Los miembros de Angel Families comienzan a impacientarse. No quieren que ningún migrante se les sienta al lado. Dicen que son víctimas de gente como ellos. Los migrantes les responden que ellos también son víctimas. De repente, hay dos bandos encontrados en la sala, como han estado enfrentados desde hace un año en todo el país. Las autoridades deciden reubicar a los familiares de los migrantes detrás, en la tercera fila. Arianne pregunta a un encargado por qué solo los mueven a ellos. “A mí no me hables”, le responde el señor.

Arianne Betancourt en la sala de la audiencia de Kristi Noem, el 3 de marzo.
Aún camina con dolores por la fractura en la espalda que sufrió en custodia federal. Fue detenido en octubre del pasado año en Florida. El 29 de ese mes, sobre las nueve de la noche, ninguno de los más de 80 migrantes detenidos en el centro donde Crespo se encontraba había comido. Estaban inquietos; llamaban a los guardias, pero nadie les hacía caso. Algunos empezaron a patear la puerta de la entrada de la prisión. Lo primero que hicieron las autoridades del North Florida Detention Center fue cortar el agua. Luego, por el techo, los rociaron con gas. Era tanto que la gente comenzó a toser; apenas podían respirar. Aquello era un avispero de hombres desesperados. “Era gas para ahogarnos, la gente corría de acá para allá, la puerta estaba cerrada”, cuenta Crespo, de 55 años. “Yo no podía respirar por la nariz ni por la boca. Nos estábamos ahogando, sentía que me iba a morir”.

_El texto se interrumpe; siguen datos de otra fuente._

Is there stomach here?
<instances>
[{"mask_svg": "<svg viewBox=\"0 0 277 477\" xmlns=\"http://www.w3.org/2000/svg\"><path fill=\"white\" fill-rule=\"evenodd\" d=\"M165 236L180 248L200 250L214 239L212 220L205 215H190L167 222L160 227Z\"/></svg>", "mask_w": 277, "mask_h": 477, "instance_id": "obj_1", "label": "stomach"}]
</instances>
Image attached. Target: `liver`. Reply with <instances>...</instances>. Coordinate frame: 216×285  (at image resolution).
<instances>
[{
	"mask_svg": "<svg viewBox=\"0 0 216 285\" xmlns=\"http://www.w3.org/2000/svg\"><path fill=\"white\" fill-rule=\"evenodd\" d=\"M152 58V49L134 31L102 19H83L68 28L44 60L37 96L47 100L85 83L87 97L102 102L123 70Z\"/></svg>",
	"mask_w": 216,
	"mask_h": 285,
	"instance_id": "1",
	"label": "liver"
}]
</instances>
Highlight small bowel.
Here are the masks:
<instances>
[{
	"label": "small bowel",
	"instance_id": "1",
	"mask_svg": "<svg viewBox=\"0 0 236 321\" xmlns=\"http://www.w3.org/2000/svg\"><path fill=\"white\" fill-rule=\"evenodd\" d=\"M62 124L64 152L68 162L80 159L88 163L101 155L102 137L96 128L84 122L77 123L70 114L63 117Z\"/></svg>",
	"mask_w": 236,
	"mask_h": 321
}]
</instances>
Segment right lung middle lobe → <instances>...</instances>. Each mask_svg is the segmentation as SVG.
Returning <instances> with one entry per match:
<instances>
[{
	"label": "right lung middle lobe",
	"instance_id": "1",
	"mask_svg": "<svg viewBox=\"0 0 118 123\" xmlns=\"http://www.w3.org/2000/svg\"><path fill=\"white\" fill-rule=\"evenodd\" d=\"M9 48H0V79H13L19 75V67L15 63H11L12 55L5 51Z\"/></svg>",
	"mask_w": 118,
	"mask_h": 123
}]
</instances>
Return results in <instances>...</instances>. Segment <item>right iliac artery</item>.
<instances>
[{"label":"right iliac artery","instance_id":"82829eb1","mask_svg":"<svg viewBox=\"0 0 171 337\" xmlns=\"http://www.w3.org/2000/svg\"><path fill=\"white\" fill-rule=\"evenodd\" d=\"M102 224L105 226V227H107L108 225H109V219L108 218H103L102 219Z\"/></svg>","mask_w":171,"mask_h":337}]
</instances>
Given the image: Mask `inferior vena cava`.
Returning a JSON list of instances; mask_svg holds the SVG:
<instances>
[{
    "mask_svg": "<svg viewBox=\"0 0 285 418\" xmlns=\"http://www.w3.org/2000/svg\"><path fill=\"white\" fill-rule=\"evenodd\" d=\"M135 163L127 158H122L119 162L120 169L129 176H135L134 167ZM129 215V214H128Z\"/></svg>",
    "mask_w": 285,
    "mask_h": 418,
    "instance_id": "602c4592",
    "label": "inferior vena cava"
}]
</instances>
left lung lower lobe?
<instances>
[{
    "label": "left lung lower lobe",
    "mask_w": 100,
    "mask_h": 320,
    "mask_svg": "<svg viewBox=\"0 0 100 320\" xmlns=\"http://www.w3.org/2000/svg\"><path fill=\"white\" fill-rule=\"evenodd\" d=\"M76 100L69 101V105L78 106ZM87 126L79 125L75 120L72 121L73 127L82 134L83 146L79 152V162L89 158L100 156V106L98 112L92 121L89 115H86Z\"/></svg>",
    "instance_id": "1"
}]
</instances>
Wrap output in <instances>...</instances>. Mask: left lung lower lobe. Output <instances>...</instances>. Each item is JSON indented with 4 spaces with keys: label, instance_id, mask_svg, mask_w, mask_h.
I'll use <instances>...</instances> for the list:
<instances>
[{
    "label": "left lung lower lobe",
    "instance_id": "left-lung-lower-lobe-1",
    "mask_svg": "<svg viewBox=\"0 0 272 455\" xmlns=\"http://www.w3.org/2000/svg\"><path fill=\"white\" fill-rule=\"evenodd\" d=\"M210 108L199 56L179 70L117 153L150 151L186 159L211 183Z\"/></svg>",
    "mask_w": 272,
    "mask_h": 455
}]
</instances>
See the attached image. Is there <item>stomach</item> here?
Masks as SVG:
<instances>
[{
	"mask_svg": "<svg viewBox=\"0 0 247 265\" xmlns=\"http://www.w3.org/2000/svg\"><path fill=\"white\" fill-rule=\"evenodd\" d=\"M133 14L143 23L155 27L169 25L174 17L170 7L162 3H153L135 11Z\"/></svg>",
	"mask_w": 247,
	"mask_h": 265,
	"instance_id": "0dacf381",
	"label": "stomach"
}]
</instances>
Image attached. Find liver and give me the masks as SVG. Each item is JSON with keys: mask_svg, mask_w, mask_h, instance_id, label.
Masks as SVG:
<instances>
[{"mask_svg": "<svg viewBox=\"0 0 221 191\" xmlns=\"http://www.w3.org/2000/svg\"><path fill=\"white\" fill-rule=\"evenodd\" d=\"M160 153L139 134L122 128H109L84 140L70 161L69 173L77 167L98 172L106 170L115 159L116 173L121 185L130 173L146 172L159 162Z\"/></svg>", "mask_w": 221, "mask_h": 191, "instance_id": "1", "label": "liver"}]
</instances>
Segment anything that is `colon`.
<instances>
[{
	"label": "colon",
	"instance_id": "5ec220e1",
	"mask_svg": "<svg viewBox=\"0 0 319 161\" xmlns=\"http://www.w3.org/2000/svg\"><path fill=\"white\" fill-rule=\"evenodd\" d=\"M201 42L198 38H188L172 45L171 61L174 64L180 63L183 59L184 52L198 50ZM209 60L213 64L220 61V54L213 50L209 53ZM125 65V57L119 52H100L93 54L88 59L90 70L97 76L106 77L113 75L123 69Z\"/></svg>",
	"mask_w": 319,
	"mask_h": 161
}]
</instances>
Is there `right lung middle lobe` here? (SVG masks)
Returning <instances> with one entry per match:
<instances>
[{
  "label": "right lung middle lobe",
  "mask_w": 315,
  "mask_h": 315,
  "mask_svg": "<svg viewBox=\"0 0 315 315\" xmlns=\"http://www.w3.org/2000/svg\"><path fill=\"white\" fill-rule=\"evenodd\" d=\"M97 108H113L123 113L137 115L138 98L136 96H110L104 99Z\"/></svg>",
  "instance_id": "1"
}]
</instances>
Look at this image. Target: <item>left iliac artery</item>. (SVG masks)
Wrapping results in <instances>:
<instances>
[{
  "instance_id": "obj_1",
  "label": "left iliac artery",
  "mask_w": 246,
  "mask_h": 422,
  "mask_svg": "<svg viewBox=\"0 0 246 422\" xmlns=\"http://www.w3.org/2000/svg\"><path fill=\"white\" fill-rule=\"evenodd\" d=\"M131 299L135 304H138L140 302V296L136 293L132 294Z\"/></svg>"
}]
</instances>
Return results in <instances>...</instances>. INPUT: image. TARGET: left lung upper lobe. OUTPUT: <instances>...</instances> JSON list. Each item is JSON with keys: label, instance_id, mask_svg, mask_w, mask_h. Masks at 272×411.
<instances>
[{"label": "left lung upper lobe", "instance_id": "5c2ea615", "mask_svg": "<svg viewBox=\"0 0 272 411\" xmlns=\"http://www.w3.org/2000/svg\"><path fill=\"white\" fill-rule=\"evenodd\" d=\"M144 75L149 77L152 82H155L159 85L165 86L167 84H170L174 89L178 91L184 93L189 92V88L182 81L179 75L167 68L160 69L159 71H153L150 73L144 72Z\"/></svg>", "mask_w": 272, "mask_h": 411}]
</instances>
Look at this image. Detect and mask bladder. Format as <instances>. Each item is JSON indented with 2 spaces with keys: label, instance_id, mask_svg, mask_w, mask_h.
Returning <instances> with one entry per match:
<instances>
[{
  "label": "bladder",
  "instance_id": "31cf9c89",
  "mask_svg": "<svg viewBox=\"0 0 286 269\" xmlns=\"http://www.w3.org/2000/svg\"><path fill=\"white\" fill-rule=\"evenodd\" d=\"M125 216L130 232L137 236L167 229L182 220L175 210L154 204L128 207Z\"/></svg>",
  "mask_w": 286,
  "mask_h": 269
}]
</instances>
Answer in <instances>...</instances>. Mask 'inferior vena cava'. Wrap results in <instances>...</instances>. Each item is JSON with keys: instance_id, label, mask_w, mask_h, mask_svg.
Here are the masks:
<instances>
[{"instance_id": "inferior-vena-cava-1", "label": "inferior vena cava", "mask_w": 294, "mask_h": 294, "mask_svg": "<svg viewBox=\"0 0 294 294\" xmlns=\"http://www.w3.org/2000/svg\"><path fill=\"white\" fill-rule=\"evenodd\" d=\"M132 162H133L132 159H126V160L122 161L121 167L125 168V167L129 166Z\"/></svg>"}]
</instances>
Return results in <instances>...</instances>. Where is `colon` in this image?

La gente comenzó a vomitar; algunos cayeron desmayados. Crespo, tratando de respirar por una ventanilla encima de la litera, cayó de espaldas al suelo desde esa altura. Luego los sacaron de la prisión, los enjuagaron con mangueras de agua y los castigaron por una semana sin dejarlos bañar ni realizar llamadas. Tres días después, Crespo se desmayó y le salió una hernia en el ombligo de tanto toser. Aún guarda los documentos del hospital que atestiguan que sufrió una fractura de columna por la caída y tuvo sangre en el hígado. Los mismos documentos demuestran que las autoridades penitenciarias le negaron atención médica.

Rafael Crespo, en una imagen sin datar.Foto Cedida
“Todo lo que me hicieron lo van a pagar, alguien tiene que hacer algo”, dice Crespo. “Violaron todos mis derechos civiles y los derechos del detenido. Yo entré ahí bien y salí mal. Herido, deportado, perdí todo”.